Easing the Financial Burden of Families

The Cleveland Clinic Children’s Hospital provides over 650,000 outpatient visits, 17,000 hospital admissions, 10,000 surgeries, and accepts over 1,400 hospital transfers per year. Their website states, “At Cleveland Clinic Children’s, we put kids and families first. Because we understand that children and their parents deserve – and in fact, require – an extra dose of compassion.”

The National Philoptochos Society awarded Cleveland Clinic’s “Caring for Kids – Support for families of children with blood disorders and cancer” program a $20,000 grant at the National Philoptochos Children’s Medical Fund Luncheon on October 12, 2013 in Pittsburgh, PA.

As Alex Calabrese from Cleveland Clinic explains, “The need for the ‘Caring for Kids- Support for families of children with blood disorders and cancer program has always been present, but was recognized and moved into action by a Cleveland Clinic Children's Pediatric Operating Room Service Assistant. One of her dear friends had a child who was hospitalized here at Cleveland Clinic Children's for a blood disorder. Through that experience she realized the added financial burdens that arise with having a child in the hospital, expenses such as parking, child care for siblings, and other day to day needs which add up quite quickly when you are coming to the hospital day after day to be with your child. The idea of the fund is to support the families of these patients and ease some of the hardship that an illness places upon a family. The fund pays for meals, parking and other transportation needs, hotel vouchers, gas cards, etc. It helps hundreds of families who travel far and wide to bring their children to Cleveland Clinic Children's Hematology/Oncology/BMT department that need assistance to pay for hospital stay related out of pocket expenses.”

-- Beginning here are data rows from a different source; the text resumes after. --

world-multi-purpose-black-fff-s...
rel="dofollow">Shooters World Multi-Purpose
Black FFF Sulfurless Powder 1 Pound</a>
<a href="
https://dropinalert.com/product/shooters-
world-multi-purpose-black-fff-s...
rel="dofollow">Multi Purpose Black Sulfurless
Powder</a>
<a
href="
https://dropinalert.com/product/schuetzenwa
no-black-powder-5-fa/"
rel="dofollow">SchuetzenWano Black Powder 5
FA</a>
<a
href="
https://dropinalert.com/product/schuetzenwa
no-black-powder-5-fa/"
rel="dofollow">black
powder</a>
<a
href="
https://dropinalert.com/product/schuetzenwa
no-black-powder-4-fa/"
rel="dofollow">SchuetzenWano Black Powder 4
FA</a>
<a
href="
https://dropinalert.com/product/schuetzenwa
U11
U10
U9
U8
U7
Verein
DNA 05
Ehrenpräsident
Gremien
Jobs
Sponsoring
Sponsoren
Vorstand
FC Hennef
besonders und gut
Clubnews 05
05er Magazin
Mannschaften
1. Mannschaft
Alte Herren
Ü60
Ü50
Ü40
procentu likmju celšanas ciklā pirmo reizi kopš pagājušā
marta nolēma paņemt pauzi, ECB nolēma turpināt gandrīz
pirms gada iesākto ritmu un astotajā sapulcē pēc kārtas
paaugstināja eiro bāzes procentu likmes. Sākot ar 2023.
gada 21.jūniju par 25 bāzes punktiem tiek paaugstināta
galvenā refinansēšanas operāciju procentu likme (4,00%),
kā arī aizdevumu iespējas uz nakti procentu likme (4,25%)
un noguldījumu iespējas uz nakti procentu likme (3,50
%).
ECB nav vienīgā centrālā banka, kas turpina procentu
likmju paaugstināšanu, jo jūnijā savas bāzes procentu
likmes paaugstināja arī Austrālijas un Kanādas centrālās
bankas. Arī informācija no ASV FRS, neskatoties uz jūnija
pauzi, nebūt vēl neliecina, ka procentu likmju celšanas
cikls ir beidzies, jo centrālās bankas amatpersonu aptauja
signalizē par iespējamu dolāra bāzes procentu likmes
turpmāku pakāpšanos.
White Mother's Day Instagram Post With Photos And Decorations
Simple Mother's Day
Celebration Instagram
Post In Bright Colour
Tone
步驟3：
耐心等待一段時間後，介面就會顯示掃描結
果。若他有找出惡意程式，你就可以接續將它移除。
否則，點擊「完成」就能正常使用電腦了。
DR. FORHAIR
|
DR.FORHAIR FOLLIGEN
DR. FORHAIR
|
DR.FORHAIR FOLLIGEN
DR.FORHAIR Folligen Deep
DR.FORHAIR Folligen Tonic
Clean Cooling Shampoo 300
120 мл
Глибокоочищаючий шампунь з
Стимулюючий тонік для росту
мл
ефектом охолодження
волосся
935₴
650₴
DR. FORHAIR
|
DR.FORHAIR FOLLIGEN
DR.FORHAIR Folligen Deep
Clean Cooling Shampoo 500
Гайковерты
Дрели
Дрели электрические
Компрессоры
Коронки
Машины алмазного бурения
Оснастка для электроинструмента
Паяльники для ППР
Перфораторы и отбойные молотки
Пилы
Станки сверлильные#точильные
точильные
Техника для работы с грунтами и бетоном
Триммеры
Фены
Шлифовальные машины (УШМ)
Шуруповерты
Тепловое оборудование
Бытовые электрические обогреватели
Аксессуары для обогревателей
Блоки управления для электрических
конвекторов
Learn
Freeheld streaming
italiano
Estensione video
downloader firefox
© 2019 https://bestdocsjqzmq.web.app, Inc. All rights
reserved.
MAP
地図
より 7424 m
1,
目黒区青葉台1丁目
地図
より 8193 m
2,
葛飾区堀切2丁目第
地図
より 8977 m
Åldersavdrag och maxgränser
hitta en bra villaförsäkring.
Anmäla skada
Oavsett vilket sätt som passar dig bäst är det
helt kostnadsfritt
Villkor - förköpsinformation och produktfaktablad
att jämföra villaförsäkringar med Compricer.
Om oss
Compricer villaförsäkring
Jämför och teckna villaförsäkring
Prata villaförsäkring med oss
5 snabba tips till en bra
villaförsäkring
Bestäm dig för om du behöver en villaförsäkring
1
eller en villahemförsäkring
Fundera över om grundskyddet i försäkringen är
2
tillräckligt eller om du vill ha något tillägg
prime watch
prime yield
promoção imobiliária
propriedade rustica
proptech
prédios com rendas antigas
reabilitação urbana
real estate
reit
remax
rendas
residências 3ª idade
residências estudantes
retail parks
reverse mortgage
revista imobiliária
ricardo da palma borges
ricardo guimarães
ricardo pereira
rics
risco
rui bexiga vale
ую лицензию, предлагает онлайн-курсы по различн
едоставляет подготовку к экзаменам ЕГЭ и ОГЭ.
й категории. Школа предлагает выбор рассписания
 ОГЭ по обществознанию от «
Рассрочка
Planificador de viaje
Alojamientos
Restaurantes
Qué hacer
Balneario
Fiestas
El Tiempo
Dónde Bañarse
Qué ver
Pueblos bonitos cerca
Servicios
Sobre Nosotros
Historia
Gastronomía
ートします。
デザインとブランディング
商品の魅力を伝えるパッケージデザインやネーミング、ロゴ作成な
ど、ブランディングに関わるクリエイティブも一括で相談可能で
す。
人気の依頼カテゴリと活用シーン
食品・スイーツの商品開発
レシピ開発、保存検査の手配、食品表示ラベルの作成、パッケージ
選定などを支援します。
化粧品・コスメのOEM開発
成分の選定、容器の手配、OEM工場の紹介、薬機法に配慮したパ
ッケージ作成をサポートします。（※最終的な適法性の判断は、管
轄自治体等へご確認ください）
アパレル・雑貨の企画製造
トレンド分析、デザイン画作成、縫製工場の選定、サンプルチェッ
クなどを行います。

One of the many things the program helps with is providing parking passes so parents have one last expense to think about when they are making multiple visits per week. As one family stated, “We need to come for at least three appointments a week. There is no way I can come up with that kind of money. The parking passes really help.”  The program offers one less thing that parents must think about so they can focus on their children’s treatment and not on how they are going to pay the bills.

“The financial burden of childhood cancer and the profound emotional stressors that are associated with this diagnosis can stretch families beyond their limits. The economic hardship that this diagnosis brings can have long-term effects on the entire family unit regarding their quality of life. With help from generous donors, such as Philoptochos, our family’s financial burden can be reduced. It truly takes a ‘village’ to help a family in need,” said Denise K. Hagen, MSSA, C-SWHC, LISW-S, from Cleveland Clinic’s Social Work/Care Management Department.